Netflix ucubesinin yayınladığı “ BİR BAŞKADIR “ Dizisinden hareketle “barış “ zamanından söz ediyor bir köşe yazarı..Sekülerler ve tesettürlüler arasında bir barış !..Küs olanlar barışır.Biz küs falan değiliz.Toplum küsmez birbirine,toplum düşman bellemez birbirini.Küstürülür,belletilir ! Bunu da başaramadılar,Maraş-Çorum-Sivas olayları.Menemen benzeri kalkışmalar.. 15 Temmuz denemeleri.Tutmadı..Türk-Kürt kışkırtmaları PKK nın kalkışma eylemleri..Yine tutmadı.

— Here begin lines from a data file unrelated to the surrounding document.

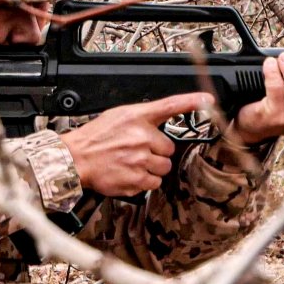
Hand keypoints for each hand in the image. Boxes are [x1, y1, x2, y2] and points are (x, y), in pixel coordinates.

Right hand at [60, 92, 214, 196]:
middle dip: (157, 152)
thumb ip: (142, 119)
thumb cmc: (95, 138)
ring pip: (164, 167)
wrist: (75, 159)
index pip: (170, 106)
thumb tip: (159, 126)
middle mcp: (141, 137)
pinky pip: (154, 184)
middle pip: (169, 148)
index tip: (208, 100)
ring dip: (152, 168)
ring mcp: (140, 159)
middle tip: (138, 151)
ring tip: (132, 164)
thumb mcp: (118, 116)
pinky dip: (144, 182)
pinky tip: (130, 174)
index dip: (191, 102)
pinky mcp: (137, 179)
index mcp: (137, 117)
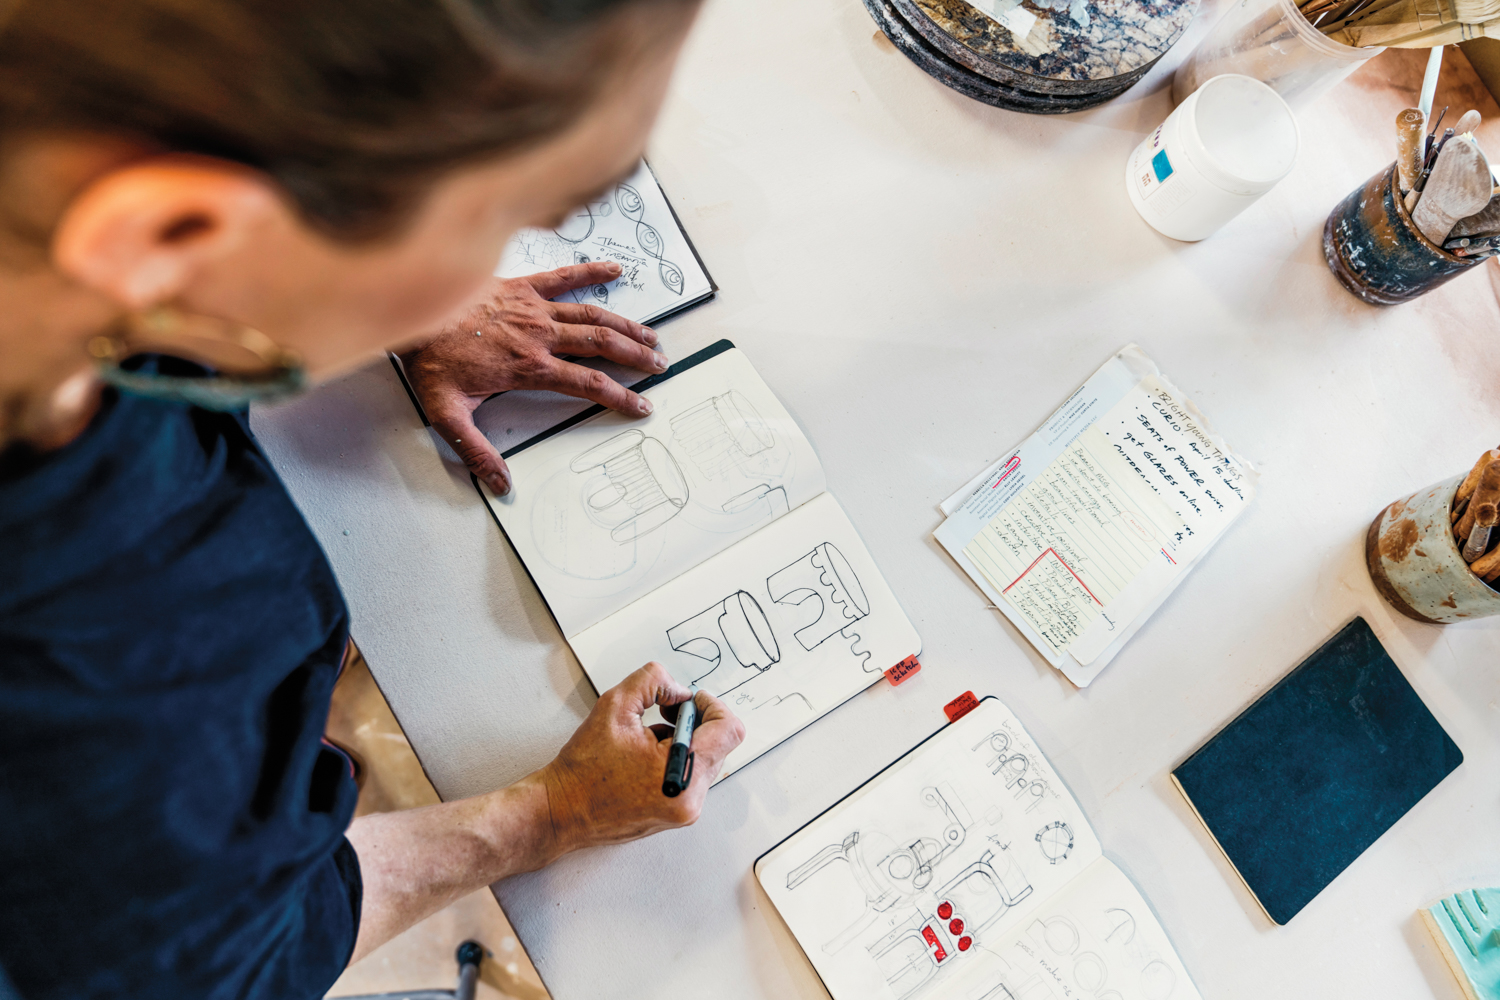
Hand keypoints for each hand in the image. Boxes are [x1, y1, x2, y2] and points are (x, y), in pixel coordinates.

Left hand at [399, 263, 668, 494]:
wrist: (410, 310)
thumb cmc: (428, 359)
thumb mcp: (447, 414)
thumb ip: (475, 451)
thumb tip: (500, 484)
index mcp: (529, 367)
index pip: (588, 384)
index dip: (620, 397)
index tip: (641, 405)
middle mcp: (539, 336)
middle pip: (601, 345)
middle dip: (635, 356)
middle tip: (659, 365)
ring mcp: (533, 307)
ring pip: (592, 315)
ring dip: (624, 325)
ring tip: (650, 335)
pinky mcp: (522, 285)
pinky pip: (563, 276)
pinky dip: (591, 272)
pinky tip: (615, 271)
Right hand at [530, 662, 744, 862]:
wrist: (562, 811)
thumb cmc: (584, 771)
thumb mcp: (615, 706)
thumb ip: (653, 682)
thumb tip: (679, 690)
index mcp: (681, 775)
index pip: (729, 730)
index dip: (713, 705)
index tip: (691, 699)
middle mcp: (690, 799)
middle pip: (720, 744)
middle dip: (694, 720)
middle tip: (664, 713)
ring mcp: (685, 810)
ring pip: (706, 758)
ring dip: (685, 739)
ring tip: (649, 737)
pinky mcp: (676, 814)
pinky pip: (692, 775)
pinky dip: (676, 757)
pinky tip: (646, 755)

Küs değil kimse birbirine.İnsan insana saygı duyar,görüşüne,fikrine değil,onun varlığına,yaşam alanına.

Diziyi ben de izledim..Muhteşem bir oyunculuk ( özellikle Öykü Karayel )..Devamlılık harika.Sinematografik açıdan söz yok.Ama tema; kışkırtıcı.İşe yaramaz..Boş ! Yanlış yerden tutmalar..Eksik bırakmalar..Karakter tanımlamaları..Özellikle seçilmiş.Her zamanki NETFLİX..Aynı şeyi GÖBEKLİTEPE de de yapmıştı.

Bizim barışa ihtiyacımız yok.Küs olanların ihtiyacı var.Sizin var ihtiyacınız.Siz topluma küssünüz.Siz toplumu tedirgin etmek istiyorsunuz.Siz gericisiniz.Siz barışık değilsiniz ! Biz herkesle bir arada yaşarız.Severek,sevilerek.